==== Text shown ====

Provisions for losses expected under these programs are recorded based on
estimates of the undiscounted aggregate liabilities for claims incurred.

Foreign currency:
For foreign subsidiaries whose operations are principally conducted in U.S.
dollars, monetary assets and liabilities are translated into U.S. dollars at the
current exchange rate, while other assets (principally property, plant and
equipment and inventories) and related costs and expenses are generally
translated at historic exchange rates. Sales and other costs and expenses are
translated at the average exchange rate for the period and the resulting foreign
exchange adjustments are recognized in income. Assets and liabilities of the
remaining foreign operations are translated into U.S. dollars at the current
exchange rate and their statements of income are translated at the average
exchange rate for the period. Gains and losses resulting from translation of the
financial statements of these operations are reflected as "other comprehensive
income" in stockholders' equity. The amount of income taxes allocated to this

Page 28

translation adjustment is not significant. Foreign exchange adjustments to
pretax income were not material in 2000, 1999, and 1998.

Derivative financial instruments:
The Company did not enter into any copper or zinc purchases in the fiscal years
ended December 31, 2000 and 1999. In prior years, the Company entered into such
contracts to hedge a portion of the anticipated brass purchases that the Company
expects to carry out in the normal course of business. Any gain or loss on
futures contracts accounted for as a hedge which are closed before the date of
the anticipated transaction is deferred until completion of the transaction.
Deferred gains or losses are amortized over the transaction period. On January
1, 2001, the Company adopted SFAS 133, as amended by SFAS 138, "Accounting for
Derivative Instruments and Hedging Activities." The adoption has not had a
material impact on the results of operations.

==== Recorded information ====

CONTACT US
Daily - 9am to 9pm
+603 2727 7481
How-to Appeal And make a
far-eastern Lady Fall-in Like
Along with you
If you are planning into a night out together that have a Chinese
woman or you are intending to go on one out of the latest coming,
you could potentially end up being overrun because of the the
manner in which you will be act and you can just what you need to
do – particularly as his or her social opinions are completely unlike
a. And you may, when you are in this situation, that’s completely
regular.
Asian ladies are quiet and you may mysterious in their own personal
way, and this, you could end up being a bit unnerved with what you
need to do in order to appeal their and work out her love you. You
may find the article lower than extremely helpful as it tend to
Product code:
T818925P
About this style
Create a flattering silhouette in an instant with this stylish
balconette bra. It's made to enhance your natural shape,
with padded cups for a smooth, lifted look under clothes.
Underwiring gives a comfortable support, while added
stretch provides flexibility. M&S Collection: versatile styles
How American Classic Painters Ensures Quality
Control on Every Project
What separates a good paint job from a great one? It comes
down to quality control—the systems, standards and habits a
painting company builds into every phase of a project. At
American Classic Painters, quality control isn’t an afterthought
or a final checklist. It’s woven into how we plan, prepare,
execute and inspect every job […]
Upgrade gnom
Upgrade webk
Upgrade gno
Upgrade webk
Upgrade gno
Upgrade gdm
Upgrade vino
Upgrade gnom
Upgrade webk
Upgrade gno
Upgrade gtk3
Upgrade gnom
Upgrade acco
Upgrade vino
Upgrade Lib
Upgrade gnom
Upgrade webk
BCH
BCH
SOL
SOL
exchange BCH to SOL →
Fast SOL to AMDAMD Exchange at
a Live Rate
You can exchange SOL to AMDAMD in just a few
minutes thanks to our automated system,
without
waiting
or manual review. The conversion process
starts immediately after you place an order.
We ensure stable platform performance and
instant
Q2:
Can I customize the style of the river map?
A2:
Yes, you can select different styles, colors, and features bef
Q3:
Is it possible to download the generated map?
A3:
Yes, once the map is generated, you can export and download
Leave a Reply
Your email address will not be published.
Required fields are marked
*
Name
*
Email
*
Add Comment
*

====

## Written task
Extend the accounting-policy notes on foreign currency and derivative financial instruments, picking up after their last sentence about the adoption of SFAS 133.

## Exercise output
An interest rate contract accounted for as an interest rate hedge of an expected
debt issue was extinguished upon the issuance of 7% senior notes in the
principal amount of $150 million (see Note 3) in June 1998. The cost to
extinguish the interest rate contract is being amortized as an adjustment to
interest expense over the life of the senior notes.

Deferred gains and losses on derivative financial instruments are generally
classified as other assets or other liabilities in the consolidated balance
sheets.

Deferred Financing Costs:
The Company capitalizes costs incurred in connection with borrowings or
establishment of credit facilities. These costs are amortized as an adjustment
to interest expense over the life of the borrowing or life of the credit
facility.

Revenue recognition:
The Company's policy is to record sales when title is passed, which is generally
when orders are shipped. The Company adopted SAB 101, "Revenue Recognition in
Financial Statements," in the fourth quarter of 2000 without any material impact
on the Company's financial statements or results from operations.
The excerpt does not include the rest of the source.